Dieser neue Nachtbus verbindet den Verkehrsknotenpunkt Avenida de América mit den Terminals 1, 2, 3 und 4 des Flughafens und macht es einfacher, dorthin zu kommen, was vorher nur mit dem Auto oder Taxi ging.
Damit reagiert das Madrider Verkehrsunternehmen auf die Wünsche der Arbeitnehmer, die eine Alternative zur Expresslinie N27 suchten , die von Atocha aus fährt und 5 Euro pro Fahrt kostet.
So funktioniert die N32

Die N32 wird von Sonntag bis Donnerstag alle 35 Minuten und freitags und samstags alle 17 bis 18 Minuten fahren. So kann der Service die ganze Nacht über gewährleistet werden, mit Abfahrten von der Avenida de América von 00:15 bis 5:30 Uhr und in der Gegenrichtung von 00:10 bis 5:25 Uhr.
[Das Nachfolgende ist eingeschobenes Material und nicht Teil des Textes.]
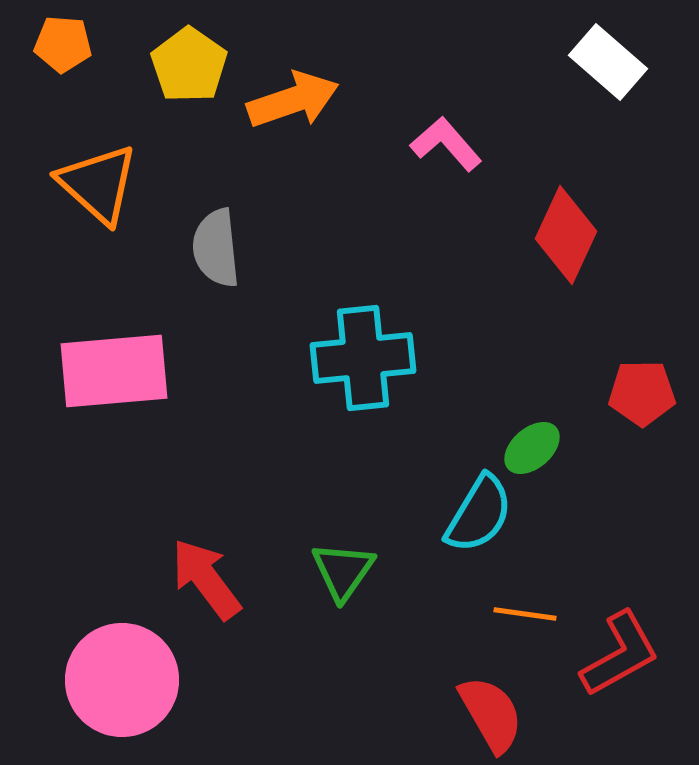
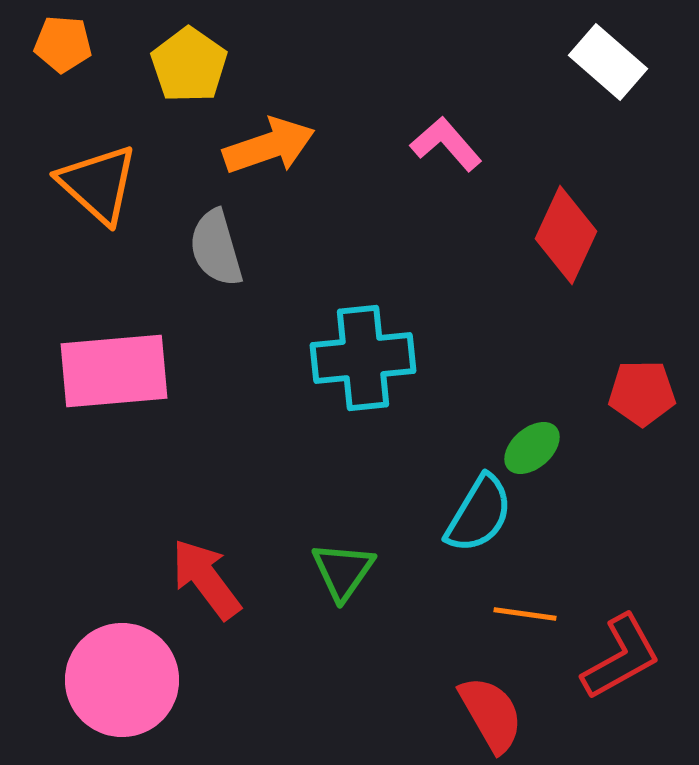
orange arrow: moved 24 px left, 46 px down
gray semicircle: rotated 10 degrees counterclockwise
red L-shape: moved 1 px right, 3 px down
Auf seiner Strecke fährt der Bus über die A-2 und hält zwischendurch in Canillejas. Die nächsten Haltestellen sind die Terminals 1, 2 und 3 des Flughafens, dann geht’s weiter über die Avenida de Logroño bis zum T4. Insgesamt gibt’s sieben Haltestellen, auf dem Rückweg vom Flughafen in die Stadt sind es acht .
Der Erfolg des Nachtbusnetzes

Derzeit gibt es 31 Nachtlinien, die das Stadtzentrum mit verschiedenen Stadtvierteln verbinden. Im Jahr 2023 hat die Stadtverwaltung von Madrid ihr Engagement für die Nachtbusse verstärkt, und seitdem ist die Zahl der Fahrgäste laut Angaben der Stadtverwaltung um fast 30 % gestiegen.
Jeden Tag nutzen durchschnittlich 20.000 Menschen diesen Service, der die Mobilität in der Nacht erleichtert. Obwohl die N32 gerade erst zum Netz hinzugekommen ist, gibt es sie schon seit über 50 Jahren.
Seit ihren Anfängen im Jahr 1974 wurden die Nachtbuslinien erweitert, verstärkt, neu organisiert und es sind neue Linien entstanden. Dadurch konnten sie sich an die unterschiedlichen Anforderungen anpassen.